Italian renaissance

Alfa Romeo is back! Who better to test its 2018 Giulia sedan than a reviewer with Italian blood in his fiery veins — our creative director Gino Campagnaro.

When this mag’s creative director Gino Campagnaro was growing up, he remembers his uncle from the Italian side of the family telling him stories about how young Italian men in the 1960s loved to tear around in the backstreets and country lanes in their Alfa Romeos, dodging Vespas while on their way to their favourite cafes.

Alfas then were synonymous with speed and style, important elements of La Dolce Vita, the Italian version of the good life popularised by the 1960 Fellini film.

But for Gino, growing up in the Wollongong of the 1970s and 1980s, La Dolce Vita lived only in his uncle’s stories. In the Gong, the car marques that mattered had names like Holden and Ford, while his own dad was a Subaru fanatic. The few Alfas built in those days that managed to make it to Wollongong and not break down with electrical problems were dismissed as rust buckets.

Gino eventually left Wollongong to work as a designer on magazines in Sydney, including motoring publications such as Top Gear. He became a fan of German cars and now now drives an Audi because he loves the understated elegance of the brand and its reputation for well-engineered cars.

But over the years, a lot has changed at Alfa Romeo as well. Partly because the brand was so well loved before its missteps during Gino’s teenage years, its parent company Fiat-Chrysler invested heavily in returning the brand to its former glories. The magic in the brand was so strong that in a bizarre way, Alfa Romeo now seems to have picked up where it left from in the 1960s and early 70s.

Its Giulia Quadrifoglio high-performance model has much won just about every major car award there is around the world, including Australia’s own “Australia’s Best Driver’s Car”. The sedan the Quadrifoglio is based on is the Giulia, and that’s the one Gino tested.

The Giulia is a competitor to the BMW 3 Series, Mercedes-Benz C-Class and Audi A4, but undercuts them with a $59K driveaway price. The version we got for Gino was the 2.0L engined model with the eight-speed auto and manual shift paddles.
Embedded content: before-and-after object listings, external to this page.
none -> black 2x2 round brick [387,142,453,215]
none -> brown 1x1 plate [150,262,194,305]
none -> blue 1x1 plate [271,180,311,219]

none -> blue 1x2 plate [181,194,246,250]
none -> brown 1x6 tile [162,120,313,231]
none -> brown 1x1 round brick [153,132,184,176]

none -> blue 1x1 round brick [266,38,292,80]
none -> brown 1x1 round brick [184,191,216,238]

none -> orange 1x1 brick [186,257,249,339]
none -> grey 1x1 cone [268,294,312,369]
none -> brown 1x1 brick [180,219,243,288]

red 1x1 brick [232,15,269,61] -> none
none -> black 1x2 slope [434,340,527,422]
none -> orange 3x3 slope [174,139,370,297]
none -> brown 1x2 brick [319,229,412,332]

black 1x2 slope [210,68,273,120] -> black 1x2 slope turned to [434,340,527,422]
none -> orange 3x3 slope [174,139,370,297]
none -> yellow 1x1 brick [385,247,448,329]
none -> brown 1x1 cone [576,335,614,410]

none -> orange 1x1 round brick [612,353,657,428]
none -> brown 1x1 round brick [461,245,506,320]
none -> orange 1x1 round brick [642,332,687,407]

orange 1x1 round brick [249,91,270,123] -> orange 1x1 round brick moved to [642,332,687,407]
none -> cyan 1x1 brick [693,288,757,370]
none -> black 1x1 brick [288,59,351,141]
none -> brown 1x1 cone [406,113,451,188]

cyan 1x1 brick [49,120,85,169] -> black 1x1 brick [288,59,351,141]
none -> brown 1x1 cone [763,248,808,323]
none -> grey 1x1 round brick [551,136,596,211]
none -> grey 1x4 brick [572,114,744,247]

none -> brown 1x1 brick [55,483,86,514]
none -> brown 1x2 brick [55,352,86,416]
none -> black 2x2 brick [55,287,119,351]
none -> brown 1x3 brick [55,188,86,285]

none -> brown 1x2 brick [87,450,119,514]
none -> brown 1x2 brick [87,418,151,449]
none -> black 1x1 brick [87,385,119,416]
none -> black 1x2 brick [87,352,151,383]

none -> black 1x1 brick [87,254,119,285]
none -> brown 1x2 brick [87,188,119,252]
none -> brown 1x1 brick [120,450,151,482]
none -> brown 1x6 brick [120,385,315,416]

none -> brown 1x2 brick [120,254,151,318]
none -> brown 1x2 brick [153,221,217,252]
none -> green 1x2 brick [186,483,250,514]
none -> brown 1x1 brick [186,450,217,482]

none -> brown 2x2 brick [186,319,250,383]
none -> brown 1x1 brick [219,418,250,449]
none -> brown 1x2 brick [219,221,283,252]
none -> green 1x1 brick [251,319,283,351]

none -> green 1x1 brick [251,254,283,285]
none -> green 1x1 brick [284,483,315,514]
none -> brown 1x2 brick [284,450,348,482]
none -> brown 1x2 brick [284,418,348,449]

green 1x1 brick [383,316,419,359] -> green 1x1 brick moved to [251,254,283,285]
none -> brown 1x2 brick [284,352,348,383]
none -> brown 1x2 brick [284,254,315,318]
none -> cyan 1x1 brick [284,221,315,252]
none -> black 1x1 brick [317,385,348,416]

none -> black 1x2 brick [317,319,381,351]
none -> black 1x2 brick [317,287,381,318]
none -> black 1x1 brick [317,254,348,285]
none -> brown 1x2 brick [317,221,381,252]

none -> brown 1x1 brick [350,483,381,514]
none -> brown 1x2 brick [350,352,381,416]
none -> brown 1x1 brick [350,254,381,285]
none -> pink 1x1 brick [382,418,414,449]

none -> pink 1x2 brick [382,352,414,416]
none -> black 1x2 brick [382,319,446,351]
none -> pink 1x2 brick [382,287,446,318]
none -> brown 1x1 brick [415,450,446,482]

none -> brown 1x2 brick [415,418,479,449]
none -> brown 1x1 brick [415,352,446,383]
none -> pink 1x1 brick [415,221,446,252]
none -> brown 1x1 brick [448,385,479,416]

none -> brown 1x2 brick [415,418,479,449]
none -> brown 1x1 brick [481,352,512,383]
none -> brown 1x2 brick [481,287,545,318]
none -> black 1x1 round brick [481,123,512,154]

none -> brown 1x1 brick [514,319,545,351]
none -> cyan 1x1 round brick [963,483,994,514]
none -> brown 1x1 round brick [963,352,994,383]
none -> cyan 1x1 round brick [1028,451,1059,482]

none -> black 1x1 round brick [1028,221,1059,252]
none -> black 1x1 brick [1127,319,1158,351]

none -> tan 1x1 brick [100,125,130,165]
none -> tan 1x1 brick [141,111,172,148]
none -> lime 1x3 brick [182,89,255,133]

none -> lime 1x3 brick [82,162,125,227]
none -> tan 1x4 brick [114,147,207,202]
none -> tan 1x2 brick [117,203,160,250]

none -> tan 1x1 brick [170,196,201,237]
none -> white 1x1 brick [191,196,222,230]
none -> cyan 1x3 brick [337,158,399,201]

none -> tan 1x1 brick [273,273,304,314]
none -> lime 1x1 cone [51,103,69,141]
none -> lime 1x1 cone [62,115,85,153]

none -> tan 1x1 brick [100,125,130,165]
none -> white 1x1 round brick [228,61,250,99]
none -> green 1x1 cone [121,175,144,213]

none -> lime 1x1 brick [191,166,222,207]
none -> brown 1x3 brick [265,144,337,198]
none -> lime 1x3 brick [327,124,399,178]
This isn’t a car review in the normal sense. You can search Google for what the motoring journalists have said about the Giulia (hint: they all praise it).

Rather, this was an opportunity to finally acquaint Gino with a real Alfa and the brand magic he heard about from his uncle as a kid. Although the classic Alfa colour tends to be red, we picked a white one, which was interesting because many people assumed it was a German from a distance.

But when Gino hopped in, he got a surprise. This was no Audi. The red was inside this Alfa — in the seats and side panels, creating a fiery interior that that begged you to fire up the engine and just go.

Overcoming the shock of the cabin, he then had to deal with how it drove and he didn’t like it at first.

The Alfa’s handling felt more sensitive, more knife-edge than his settled Audi’s, and with an eager 2.0L turbo engine quickly delivering power when needed it, he had to be more attentive to where he pointed the steering wheel.

And that’s how Gino got to understand the DNA of Alfa Romeos. He wasn’t looking for it, but it was everywhere in how the car performed. The essence of Alfas, the very thing that made everyone love them initially, was present in this Giulia — its agility and road dynamics.

With the exception of the insanely powerful Quadrifoglio, Alfas generally aren’t powerful muscle cars. Rather, they are agile and responsive, with a lightning-fast response to your inputs.

On paper, the Alfa Giulia does 0-100km/h in 6.6 seconds, which isn’t a match for a seriously fast car (a Quadrifoglio does it in a mind bending 3.9 seconds), but that’s not what the Alfa DNA is all about. The fun is elsewhere.

“If I were to boil down what driving an Alfa is like, it’s a car that you just want to throw around, into corners and into gaps in traffic,” says Gino. “Even doing a U-turn in the Giulia is fun. It feels really responsive, an absolute hoot to drive.”

The Giulia comes with three driving modes, which it cutely calls D.N.A. D is Dynamic mode, which sets up the car with a more sporty feel. N is for normal, while A is for Advanced Efficiency in snow and ice. There’s also a Race mode, which clearly didn’t make the D.N.A. lettering. Should you select Race mode you get a machine that wants to be on a racetrack.

The upshot of his week with the Alfa Romeo Giulia? Gino’s Audi is nearing four years of solid use and he’s extremely happy with it; however, when he selects his next car, the Alfa Romeo will be at the top of his list.

“I’m a creative director and the Alfa Romeo really speaks to me,” he says. “I’ll probably get a red or black one.”